D’un geste simple et tranquille, elle dégrafa largement son corsage, elle en sortit le sein blanc, d’une douceur de soie, dont le lait gonflait la pointe rose, telle que le bouton d’où naîtrait la fleur de vie. Et elle fit cela sous le soleil qui la baignait d’or, en face de la vaste campagne qui la voyait, sans la honte ni même l’inquiétude d’être nue, car la terre était nue, les plantes et les arbres étaient nus, ruisselants de sève. Puis, s’étant assise dans l’herbe haute, elle y disparut presque, au milieu de cette éclosion, de cette poussée pullulante des germes d’avril, tandis que l’enfant, sur sa gorge ouverte et libre, tétait à longs flots le lait tiède, de même que ces verdures innombrables buvaient la vie de la terre.

« Quelle faim ! cria-t-elle. Veux-tu bien ne pas me pincer si fort, petit goulu ! »

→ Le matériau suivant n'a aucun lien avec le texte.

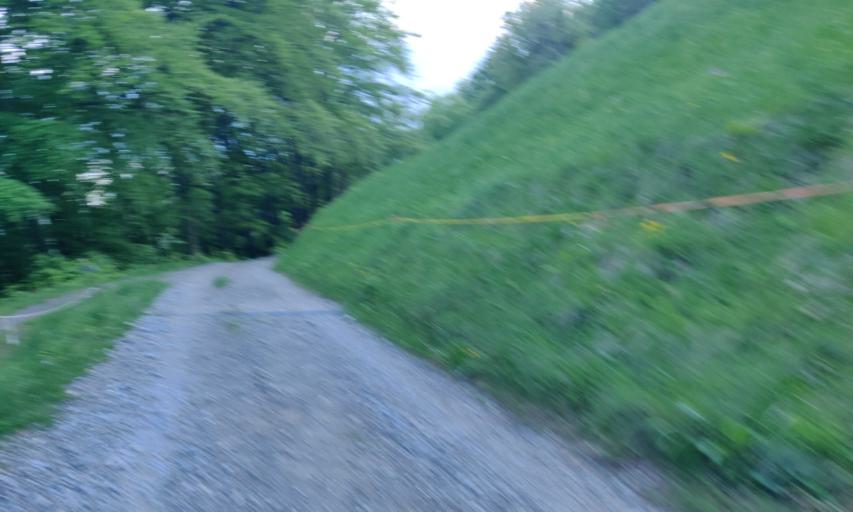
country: CH
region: Saint Gallen
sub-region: Wahlkreis Sarganserland
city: Sargans
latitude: 47.0742
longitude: 9.4543
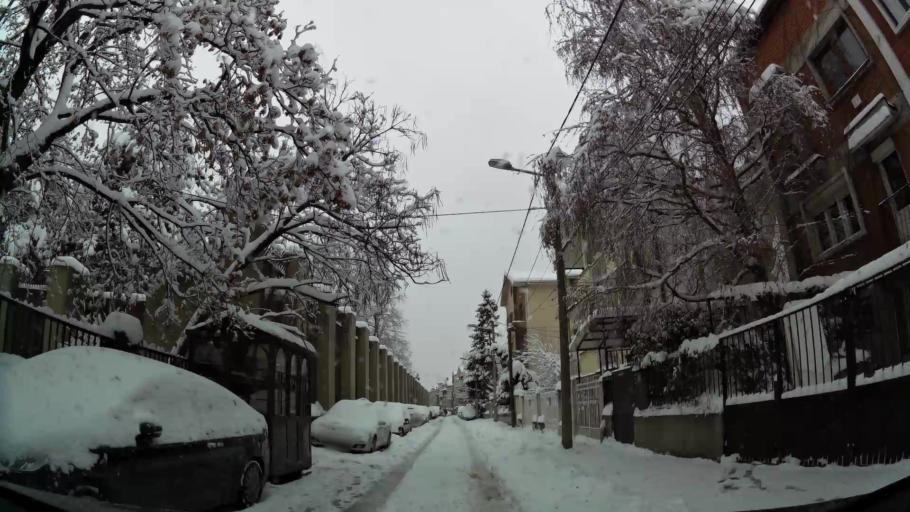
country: RS
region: Central Serbia
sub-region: Belgrade
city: Vracar
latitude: 44.7889
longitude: 20.4757
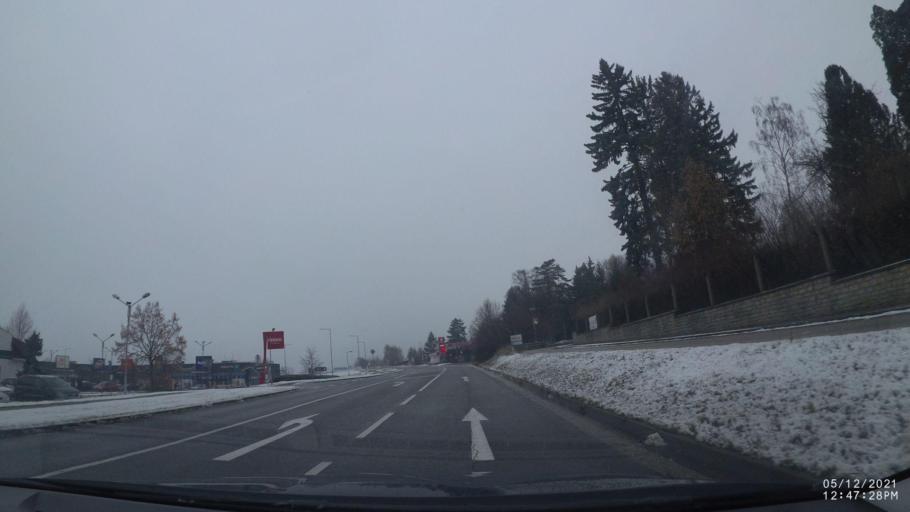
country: CZ
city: Nove Mesto nad Metuji
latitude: 50.3588
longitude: 16.1485
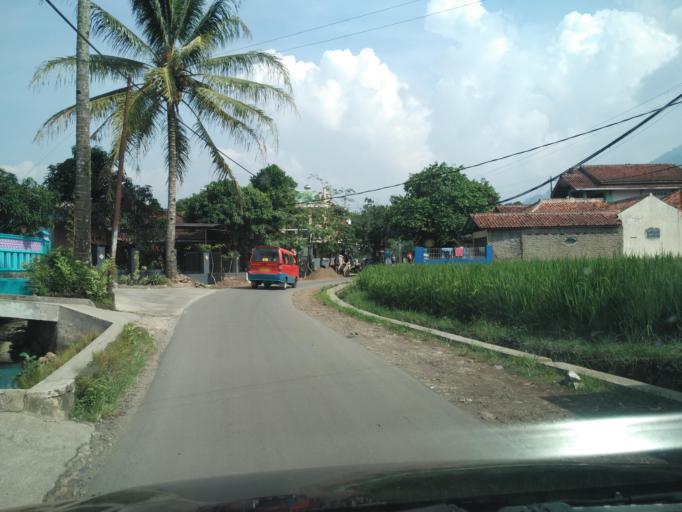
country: ID
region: West Java
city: Ciranjang-hilir
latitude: -6.7962
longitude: 107.1585
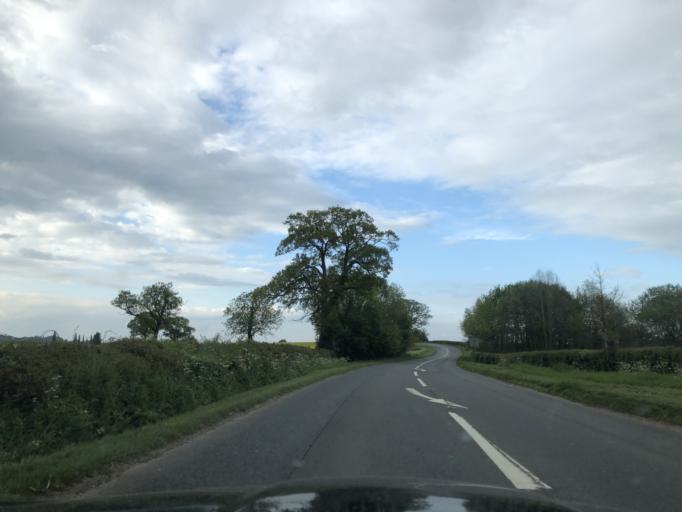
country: GB
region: England
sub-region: Gloucestershire
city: Donnington
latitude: 51.9690
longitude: -1.7095
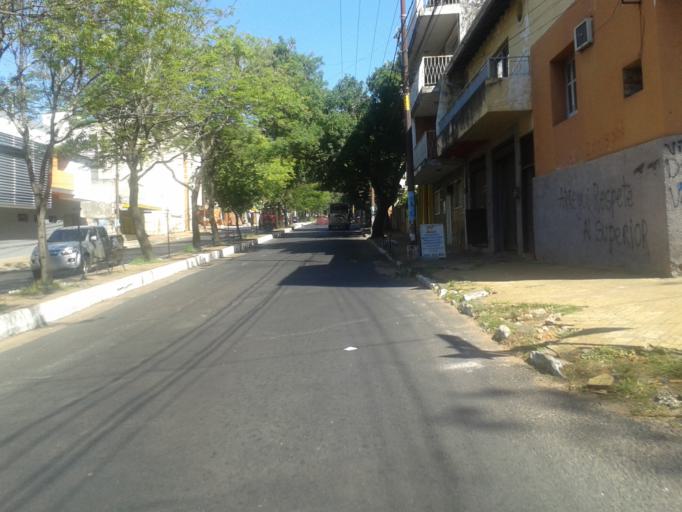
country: PY
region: Asuncion
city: Asuncion
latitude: -25.2918
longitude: -57.6377
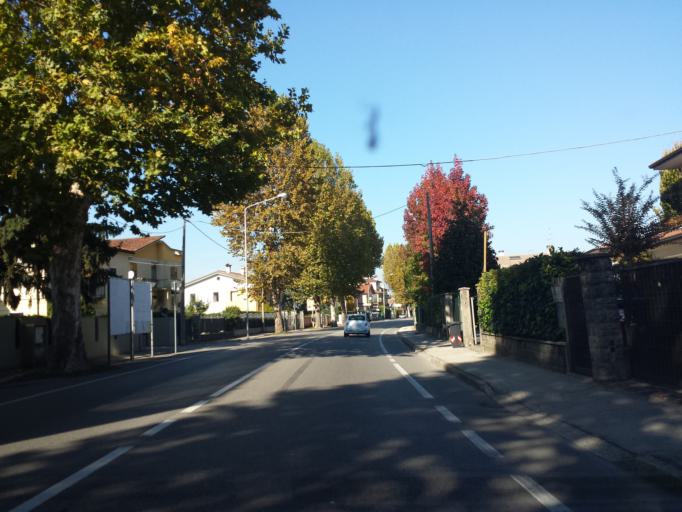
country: IT
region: Veneto
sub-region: Provincia di Vicenza
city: Crispi Cavour
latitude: 45.5648
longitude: 11.5160
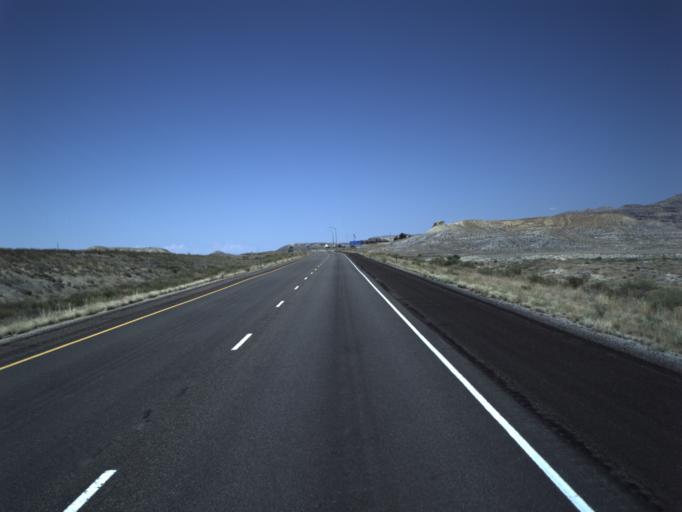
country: US
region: Utah
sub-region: Grand County
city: Moab
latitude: 38.9495
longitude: -109.6733
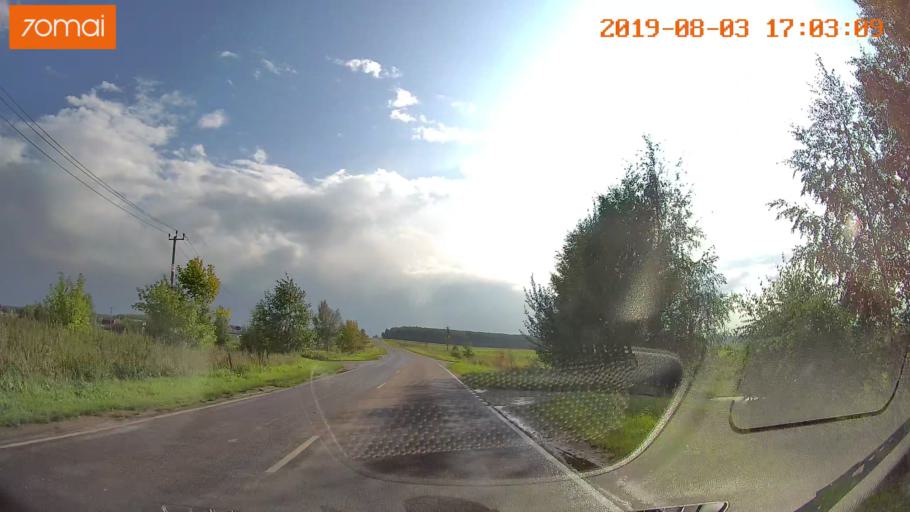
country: RU
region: Moskovskaya
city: Troitskoye
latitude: 55.3408
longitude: 38.5767
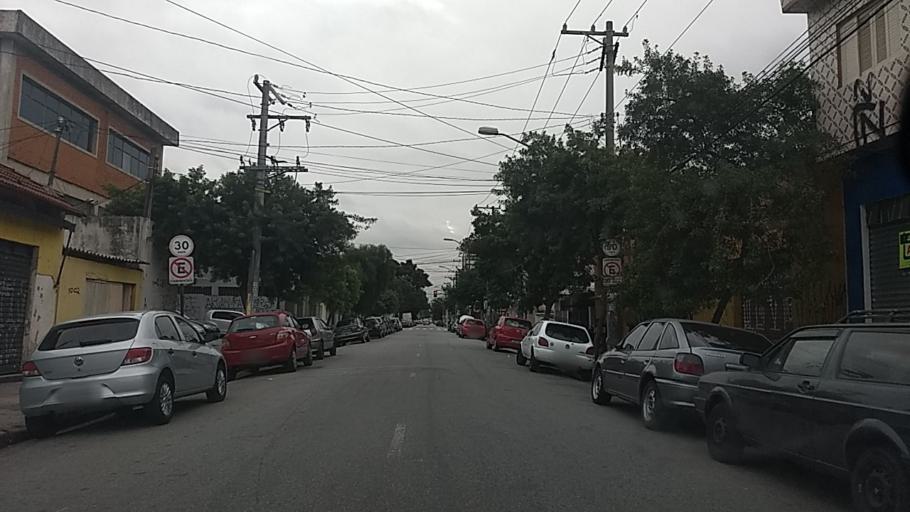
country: BR
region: Sao Paulo
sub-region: Sao Paulo
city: Sao Paulo
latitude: -23.5249
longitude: -46.5893
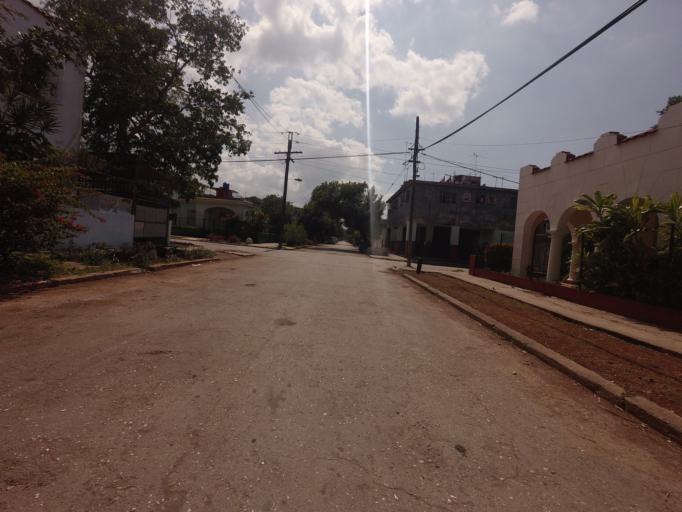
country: CU
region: La Habana
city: Cerro
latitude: 23.1059
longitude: -82.4276
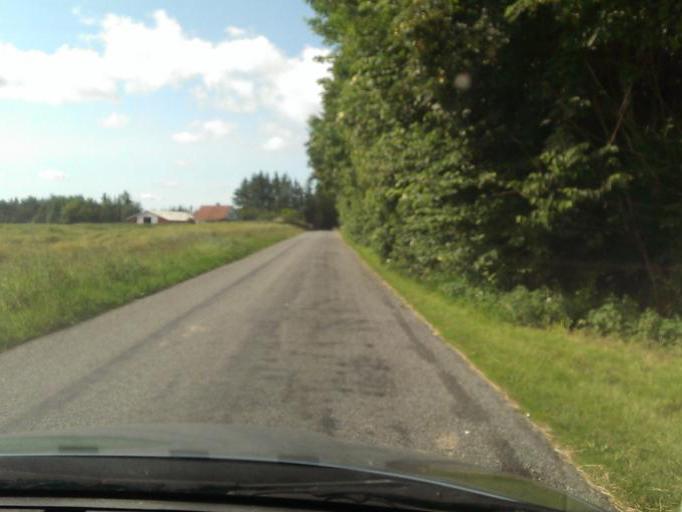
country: DK
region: North Denmark
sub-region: Alborg Kommune
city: Vestbjerg
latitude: 57.1939
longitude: 9.9273
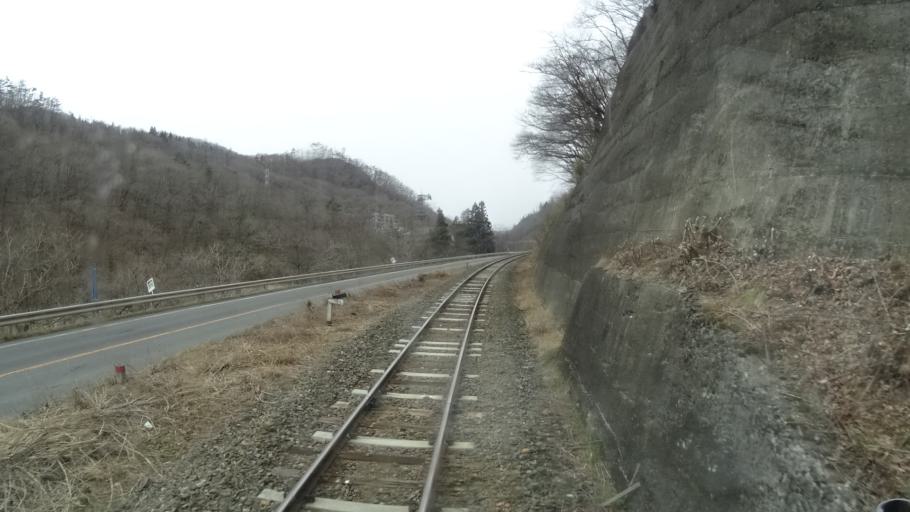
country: JP
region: Iwate
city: Hanamaki
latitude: 39.3612
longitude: 141.2897
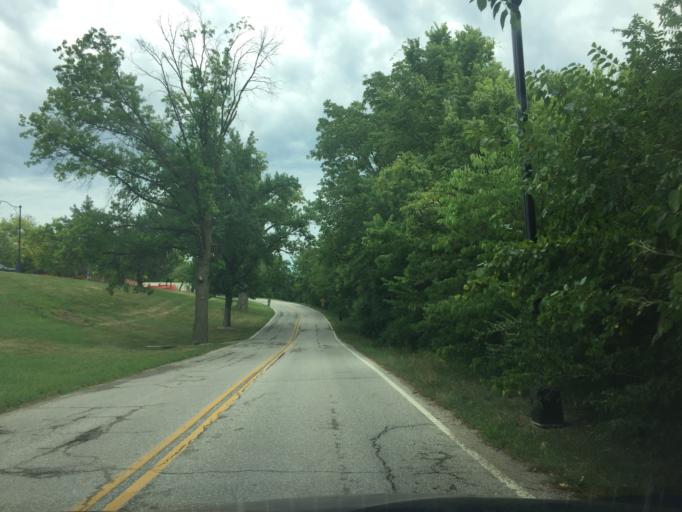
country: US
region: Kansas
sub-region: Leavenworth County
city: Leavenworth
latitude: 39.3469
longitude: -94.9128
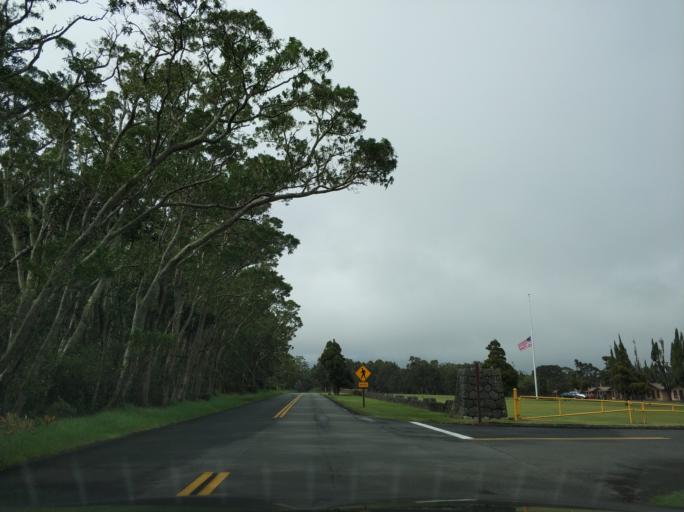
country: US
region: Hawaii
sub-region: Hawaii County
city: Volcano
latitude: 19.4320
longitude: -155.2731
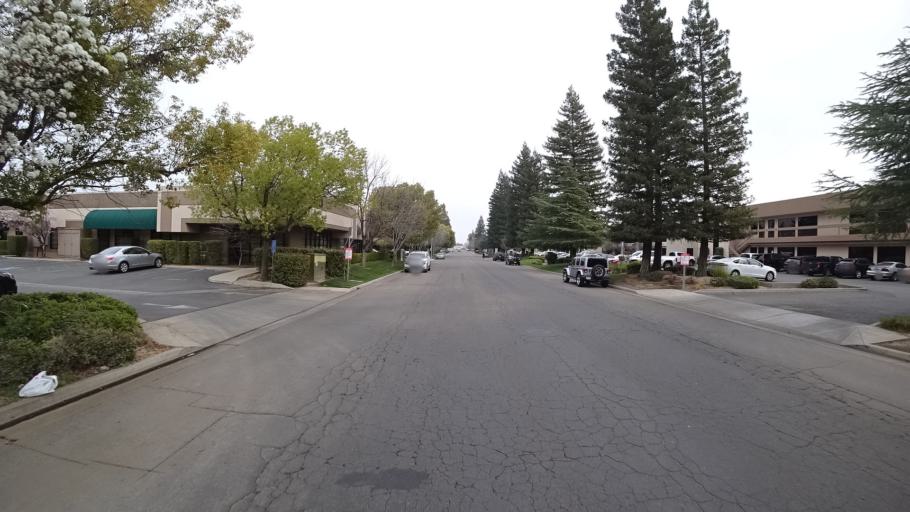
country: US
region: California
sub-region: Fresno County
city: Clovis
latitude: 36.8494
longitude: -119.8004
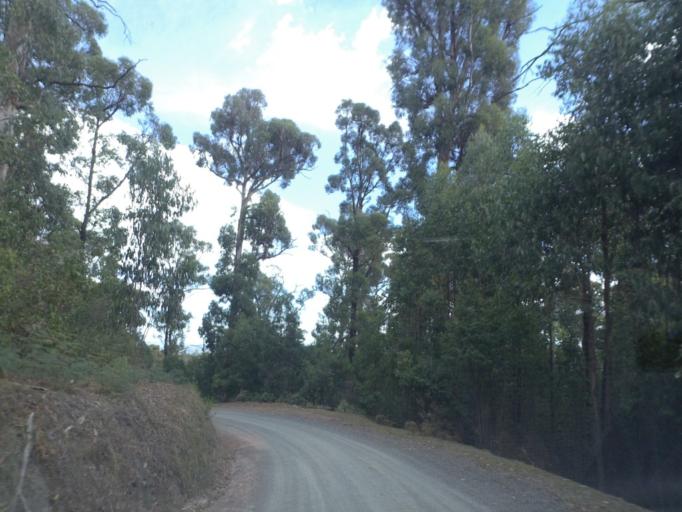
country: AU
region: Victoria
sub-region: Murrindindi
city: Alexandra
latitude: -37.4199
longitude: 145.7599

Mais Mathieu était resté debout dans l’enchantement du premier sourire de l’enfant, dans la gaieté de cette grosse faim, de ce lait qui coulait par le monde, de ces tartines aussi que les autres engloutissaient. Il fut repris de son rêve de création, il laissa échapper l’idée d’avenir dont il était hanté, sans en avoir encore parlé à personne.

« Ah ! bien ! il n’est que temps que je me mette à l’œuvre, que je fonde un royaume, si je désire que ces enfants aient assez de soupe pour grandir ! Et il faut songer aussi à ceux qui viendront demain, qui vont allonger la table, année en année… Veux-tu savoir, veux-tu que je te dise ? »

Elle avait levé les yeux, attentive, souriante.